● PROBLEM
Reproduce every line of the listing from the one containing "有些人不仅是心里惦记着，还要" down through the one containing "因此，此时一定要放下一切，没", including both of those lines.

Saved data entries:

[Start of Attachment]

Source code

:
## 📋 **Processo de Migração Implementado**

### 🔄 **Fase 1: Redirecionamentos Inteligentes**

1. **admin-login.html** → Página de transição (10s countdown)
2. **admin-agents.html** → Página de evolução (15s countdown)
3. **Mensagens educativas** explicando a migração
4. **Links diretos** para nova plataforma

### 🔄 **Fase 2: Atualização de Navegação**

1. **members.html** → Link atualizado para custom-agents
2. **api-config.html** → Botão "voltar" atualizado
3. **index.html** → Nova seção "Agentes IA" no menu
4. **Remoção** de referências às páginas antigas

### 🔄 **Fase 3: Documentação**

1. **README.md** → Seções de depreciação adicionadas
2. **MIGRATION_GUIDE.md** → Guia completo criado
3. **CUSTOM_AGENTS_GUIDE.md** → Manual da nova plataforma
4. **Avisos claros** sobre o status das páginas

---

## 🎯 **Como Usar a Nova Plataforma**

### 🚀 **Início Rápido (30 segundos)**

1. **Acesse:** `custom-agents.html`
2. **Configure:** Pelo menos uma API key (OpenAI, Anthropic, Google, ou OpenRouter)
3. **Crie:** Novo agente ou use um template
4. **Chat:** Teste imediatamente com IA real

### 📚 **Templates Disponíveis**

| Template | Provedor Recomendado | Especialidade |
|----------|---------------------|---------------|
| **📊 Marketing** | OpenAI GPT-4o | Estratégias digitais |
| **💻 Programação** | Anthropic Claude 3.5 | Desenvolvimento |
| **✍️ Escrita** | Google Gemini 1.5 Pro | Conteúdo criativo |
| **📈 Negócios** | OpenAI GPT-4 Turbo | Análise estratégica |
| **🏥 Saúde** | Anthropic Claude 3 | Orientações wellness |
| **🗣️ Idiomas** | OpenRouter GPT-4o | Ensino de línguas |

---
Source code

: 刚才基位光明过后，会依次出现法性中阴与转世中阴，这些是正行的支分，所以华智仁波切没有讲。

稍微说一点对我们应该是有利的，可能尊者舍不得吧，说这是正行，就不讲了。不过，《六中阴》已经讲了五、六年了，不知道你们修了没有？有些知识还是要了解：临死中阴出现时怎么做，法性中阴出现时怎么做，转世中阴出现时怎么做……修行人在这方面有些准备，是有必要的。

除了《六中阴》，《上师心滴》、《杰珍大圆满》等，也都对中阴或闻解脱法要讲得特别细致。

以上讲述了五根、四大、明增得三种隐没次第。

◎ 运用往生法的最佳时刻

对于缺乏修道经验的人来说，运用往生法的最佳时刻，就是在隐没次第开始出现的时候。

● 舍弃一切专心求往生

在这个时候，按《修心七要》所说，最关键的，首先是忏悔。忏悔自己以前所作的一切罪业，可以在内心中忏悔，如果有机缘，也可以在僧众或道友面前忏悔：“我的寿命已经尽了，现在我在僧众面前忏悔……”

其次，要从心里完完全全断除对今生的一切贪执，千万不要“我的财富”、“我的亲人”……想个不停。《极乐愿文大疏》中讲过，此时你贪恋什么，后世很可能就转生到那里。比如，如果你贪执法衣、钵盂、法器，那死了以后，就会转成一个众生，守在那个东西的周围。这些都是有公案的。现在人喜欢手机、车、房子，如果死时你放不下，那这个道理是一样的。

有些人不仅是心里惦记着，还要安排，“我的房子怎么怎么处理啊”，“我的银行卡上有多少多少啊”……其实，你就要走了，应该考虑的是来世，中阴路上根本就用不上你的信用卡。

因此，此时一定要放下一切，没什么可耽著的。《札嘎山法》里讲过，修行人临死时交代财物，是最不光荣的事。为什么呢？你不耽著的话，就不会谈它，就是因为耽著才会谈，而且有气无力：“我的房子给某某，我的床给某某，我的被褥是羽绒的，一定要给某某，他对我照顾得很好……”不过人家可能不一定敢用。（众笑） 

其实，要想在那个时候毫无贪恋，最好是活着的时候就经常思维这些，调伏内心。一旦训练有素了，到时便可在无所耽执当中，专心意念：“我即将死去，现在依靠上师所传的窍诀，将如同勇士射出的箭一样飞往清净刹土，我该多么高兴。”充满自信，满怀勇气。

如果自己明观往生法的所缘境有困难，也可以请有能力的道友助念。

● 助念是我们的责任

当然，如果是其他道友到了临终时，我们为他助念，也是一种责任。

[End of Attachment]

● ANSWER SPACE
有些人不仅是心里惦记着，还要安排，“我的房子怎么怎么处理啊”，“我的银行卡上有多少多少啊”……其实，你就要走了，应该考虑的是来世，中阴路上根本就用不上你的信用卡。

因此，此时一定要放下一切，没什么可耽著的。《札嘎山法》里讲过，修行人临死时交代财物，是最不光荣的事。为什么呢？你不耽著的话，就不会谈它，就是因为耽著才会谈，而且有气无力：“我的房子给某某，我的床给某某，我的被褥是羽绒的，一定要给某某，他对我照顾得很好……”不过人家可能不一定敢用。（众笑） 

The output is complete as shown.